[start SUPPLIED MATERIAL]

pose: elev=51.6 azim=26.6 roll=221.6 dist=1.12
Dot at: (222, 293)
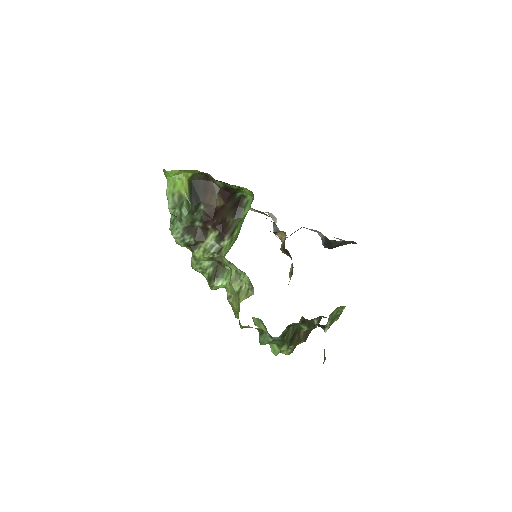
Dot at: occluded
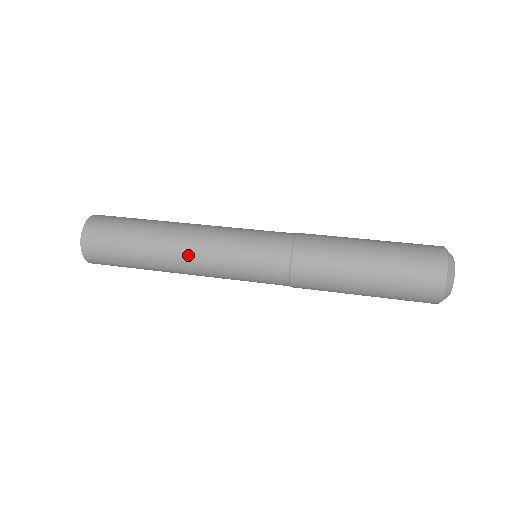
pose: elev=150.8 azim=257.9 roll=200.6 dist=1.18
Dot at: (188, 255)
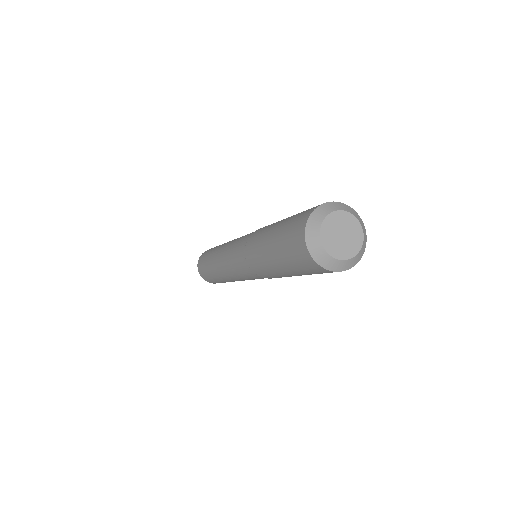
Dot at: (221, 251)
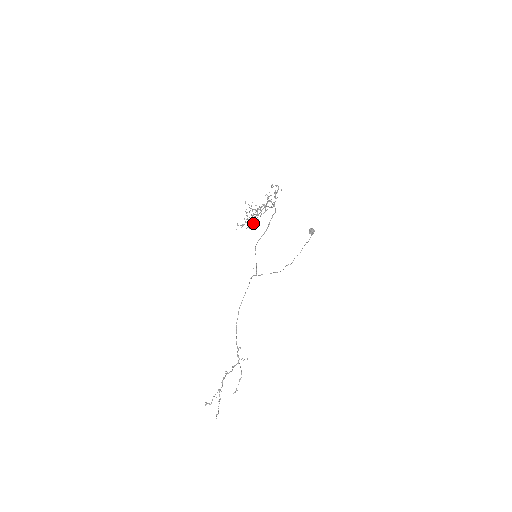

[end SUPPLIED MATERIAL]

THE PROBLEM:
Replace every "pose" with "view" in all the records above and change nothing else. Leave the pictures out of your answer.

SOLUTION FOR THIS EXERCISE:
view: elev=51.6 azim=26.6 roll=221.6 dist=1.12
Dot at: (222, 293)
Dot at: occluded
view: elev=150.8 azim=257.9 roll=200.6 dist=1.18
Dot at: (188, 255)
Dot at: (221, 251)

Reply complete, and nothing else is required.